Items from a dataset:
-- START --
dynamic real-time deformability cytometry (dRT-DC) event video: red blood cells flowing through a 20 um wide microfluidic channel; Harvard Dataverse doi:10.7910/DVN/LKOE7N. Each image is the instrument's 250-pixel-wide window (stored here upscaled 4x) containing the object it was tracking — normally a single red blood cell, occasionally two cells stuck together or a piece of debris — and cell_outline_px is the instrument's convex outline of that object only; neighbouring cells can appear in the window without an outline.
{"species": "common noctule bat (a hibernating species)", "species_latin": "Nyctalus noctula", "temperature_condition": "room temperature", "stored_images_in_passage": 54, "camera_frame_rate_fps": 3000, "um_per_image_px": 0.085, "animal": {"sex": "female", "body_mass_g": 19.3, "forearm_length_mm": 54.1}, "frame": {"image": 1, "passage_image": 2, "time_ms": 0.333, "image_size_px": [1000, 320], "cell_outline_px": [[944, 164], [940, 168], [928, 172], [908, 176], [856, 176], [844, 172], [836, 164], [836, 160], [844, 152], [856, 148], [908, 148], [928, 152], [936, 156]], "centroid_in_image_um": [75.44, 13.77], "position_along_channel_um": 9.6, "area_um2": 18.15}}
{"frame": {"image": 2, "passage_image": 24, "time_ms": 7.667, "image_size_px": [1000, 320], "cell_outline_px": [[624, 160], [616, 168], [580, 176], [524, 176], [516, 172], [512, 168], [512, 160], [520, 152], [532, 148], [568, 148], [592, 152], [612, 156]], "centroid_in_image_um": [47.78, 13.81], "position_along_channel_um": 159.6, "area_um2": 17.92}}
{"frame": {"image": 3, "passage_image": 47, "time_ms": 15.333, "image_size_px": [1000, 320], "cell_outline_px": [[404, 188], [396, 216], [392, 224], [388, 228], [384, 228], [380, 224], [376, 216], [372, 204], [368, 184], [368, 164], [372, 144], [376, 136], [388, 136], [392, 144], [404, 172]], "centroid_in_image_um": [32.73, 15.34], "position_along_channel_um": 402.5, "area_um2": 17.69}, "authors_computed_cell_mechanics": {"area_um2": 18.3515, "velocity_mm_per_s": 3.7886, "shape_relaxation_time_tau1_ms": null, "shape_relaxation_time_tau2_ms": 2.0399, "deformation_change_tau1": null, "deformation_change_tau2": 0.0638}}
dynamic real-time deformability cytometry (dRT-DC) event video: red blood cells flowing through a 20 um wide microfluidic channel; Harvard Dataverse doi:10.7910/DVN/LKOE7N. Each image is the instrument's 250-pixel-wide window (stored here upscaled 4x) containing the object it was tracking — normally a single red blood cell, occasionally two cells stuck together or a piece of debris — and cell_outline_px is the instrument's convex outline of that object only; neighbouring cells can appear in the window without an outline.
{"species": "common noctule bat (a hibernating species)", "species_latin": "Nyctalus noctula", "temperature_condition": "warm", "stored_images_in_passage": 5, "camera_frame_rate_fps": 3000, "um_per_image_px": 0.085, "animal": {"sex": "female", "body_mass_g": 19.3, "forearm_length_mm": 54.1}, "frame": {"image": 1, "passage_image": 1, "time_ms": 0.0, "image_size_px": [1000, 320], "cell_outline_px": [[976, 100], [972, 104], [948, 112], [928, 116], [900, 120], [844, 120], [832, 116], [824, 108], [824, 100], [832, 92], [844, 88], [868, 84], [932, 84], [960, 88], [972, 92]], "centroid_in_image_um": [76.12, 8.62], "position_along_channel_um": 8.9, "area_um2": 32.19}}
-- END --
Repeat the data above exactly.

### Answer to the problem
dynamic real-time deformability cytometry (dRT-DC) event video: red blood cells flowing through a 20 um wide microfluidic channel; Harvard Dataverse doi:10.7910/DVN/LKOE7N. Each image is the instrument's 250-pixel-wide window (stored here upscaled 4x) containing the object it was tracking — normally a single red blood cell, occasionally two cells stuck together or a piece of debris — and cell_outline_px is the instrument's convex outline of that object only; neighbouring cells can appear in the window without an outline.
{"species": "common noctule bat (a hibernating species)", "species_latin": "Nyctalus noctula", "temperature_condition": "room temperature", "stored_images_in_passage": 54, "camera_frame_rate_fps": 3000, "um_per_image_px": 0.085, "animal": {"sex": "female", "body_mass_g": 19.3, "forearm_length_mm": 54.1}, "frame": {"image": 1, "passage_image": 2, "time_ms": 0.333, "image_size_px": [1000, 320], "cell_outline_px": [[944, 164], [940, 168], [928, 172], [908, 176], [856, 176], [844, 172], [836, 164], [836, 160], [844, 152], [856, 148], [908, 148], [928, 152], [936, 156]], "centroid_in_image_um": [75.44, 13.77], "position_along_channel_um": 9.6, "area_um2": 18.15}}
{"frame": {"image": 2, "passage_image": 24, "time_ms": 7.667, "image_size_px": [1000, 320], "cell_outline_px": [[624, 160], [616, 168], [580, 176], [524, 176], [516, 172], [512, 168], [512, 160], [520, 152], [532, 148], [568, 148], [592, 152], [612, 156]], "centroid_in_image_um": [47.78, 13.81], "position_along_channel_um": 159.6, "area_um2": 17.92}}
{"frame": {"image": 3, "passage_image": 47, "time_ms": 15.333, "image_size_px": [1000, 320], "cell_outline_px": [[404, 188], [396, 216], [392, 224], [388, 228], [384, 228], [380, 224], [376, 216], [372, 204], [368, 184], [368, 164], [372, 144], [376, 136], [388, 136], [392, 144], [404, 172]], "centroid_in_image_um": [32.73, 15.34], "position_along_channel_um": 402.5, "area_um2": 17.69}, "authors_computed_cell_mechanics": {"area_um2": 18.3515, "velocity_mm_per_s": 3.7886, "shape_relaxation_time_tau1_ms": null, "shape_relaxation_time_tau2_ms": 2.0399, "deformation_change_tau1": null, "deformation_change_tau2": 0.0638}}
dynamic real-time deformability cytometry (dRT-DC) event video: red blood cells flowing through a 20 um wide microfluidic channel; Harvard Dataverse doi:10.7910/DVN/LKOE7N. Each image is the instrument's 250-pixel-wide window (stored here upscaled 4x) containing the object it was tracking — normally a single red blood cell, occasionally two cells stuck together or a piece of debris — and cell_outline_px is the instrument's convex outline of that object only; neighbouring cells can appear in the window without an outline.
{"species": "common noctule bat (a hibernating species)", "species_latin": "Nyctalus noctula", "temperature_condition": "warm", "stored_images_in_passage": 5, "camera_frame_rate_fps": 3000, "um_per_image_px": 0.085, "animal": {"sex": "female", "body_mass_g": 19.3, "forearm_length_mm": 54.1}, "frame": {"image": 1, "passage_image": 1, "time_ms": 0.0, "image_size_px": [1000, 320], "cell_outline_px": [[976, 100], [972, 104], [948, 112], [928, 116], [900, 120], [844, 120], [832, 116], [824, 108], [824, 100], [832, 92], [844, 88], [868, 84], [932, 84], [960, 88], [972, 92]], "centroid_in_image_um": [76.12, 8.62], "position_along_channel_um": 8.9, "area_um2": 32.19}}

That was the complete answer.